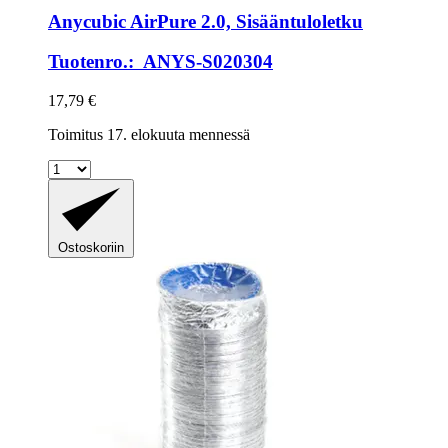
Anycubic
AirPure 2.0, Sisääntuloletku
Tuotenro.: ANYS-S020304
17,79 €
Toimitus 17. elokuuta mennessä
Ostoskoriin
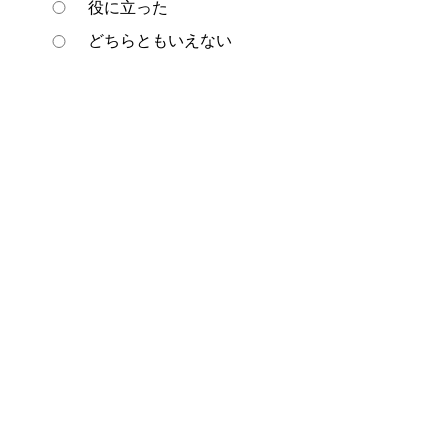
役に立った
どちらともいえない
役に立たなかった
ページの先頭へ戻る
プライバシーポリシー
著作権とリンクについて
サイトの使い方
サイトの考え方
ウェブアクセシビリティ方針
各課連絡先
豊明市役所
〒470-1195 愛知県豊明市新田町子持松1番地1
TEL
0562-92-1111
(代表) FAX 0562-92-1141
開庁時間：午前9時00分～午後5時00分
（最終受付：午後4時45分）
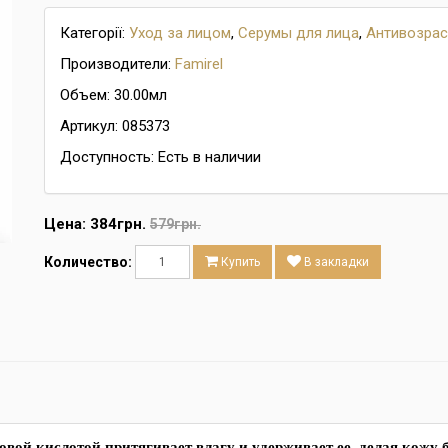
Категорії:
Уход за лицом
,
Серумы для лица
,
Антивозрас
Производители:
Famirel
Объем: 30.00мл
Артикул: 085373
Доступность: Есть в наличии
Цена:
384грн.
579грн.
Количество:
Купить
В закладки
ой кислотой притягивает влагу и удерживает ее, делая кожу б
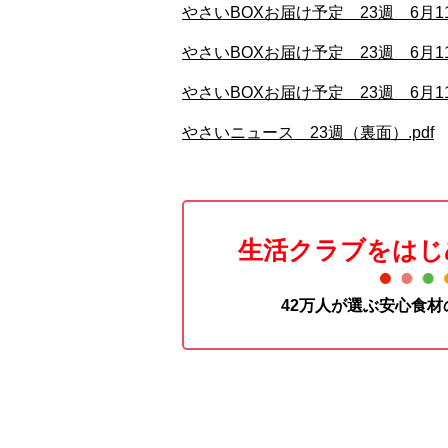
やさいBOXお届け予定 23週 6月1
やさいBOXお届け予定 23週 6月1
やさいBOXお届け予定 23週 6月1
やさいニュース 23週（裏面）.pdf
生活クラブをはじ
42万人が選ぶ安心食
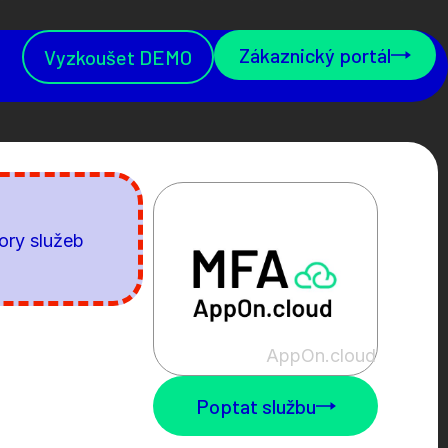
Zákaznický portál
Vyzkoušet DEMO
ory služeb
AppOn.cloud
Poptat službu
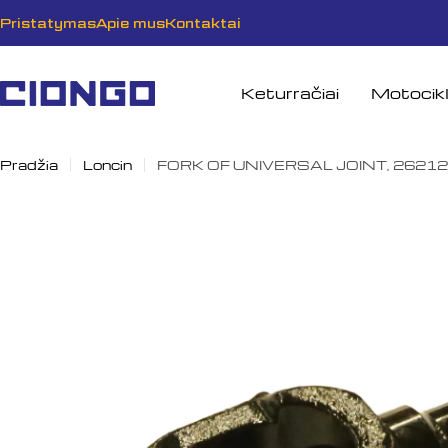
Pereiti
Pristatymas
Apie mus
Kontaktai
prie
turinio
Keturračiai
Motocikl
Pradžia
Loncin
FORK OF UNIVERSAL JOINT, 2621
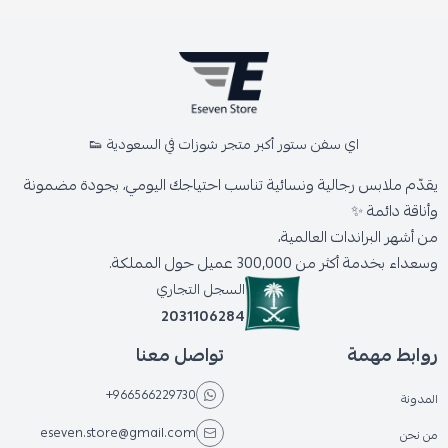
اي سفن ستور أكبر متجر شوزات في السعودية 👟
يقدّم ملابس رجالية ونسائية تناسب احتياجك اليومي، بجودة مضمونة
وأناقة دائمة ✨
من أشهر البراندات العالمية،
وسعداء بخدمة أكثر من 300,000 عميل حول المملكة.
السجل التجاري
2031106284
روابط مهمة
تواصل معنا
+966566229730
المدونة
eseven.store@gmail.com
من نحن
◇ ◇ ◇
▸ YOUR ASSIGNMENT
Please render the lines from the one containing "اي سفن ستور أكبر متجر شوزات في السعودية 👟" through the end of the material, inclusive, as a Markdown table with columns headed Row and Line. Number each row and leave out any blank lines.

▸ RESPONSE TO THIS TASK
| Row | Line |
|---|---|
| 1 | اي سفن ستور أكبر متجر شوزات في السعودية 👟 |
| 2 | يقدّم ملابس رجالية ونسائية تناسب احتياجك اليومي، بجودة مضمونة |
| 3 | وأناقة دائمة ✨ |
| 4 | من أشهر البراندات العالمية، |
| 5 | وسعداء بخدمة أكثر من 300,000 عميل حول المملكة. |
| 6 | السجل التجاري |
| 7 | 2031106284 |
| 8 | روابط مهمة |
| 9 | تواصل معنا |
| 10 | +966566229730 |
| 11 | المدونة |
| 12 | eseven.store@gmail.com |
| 13 | من نحن |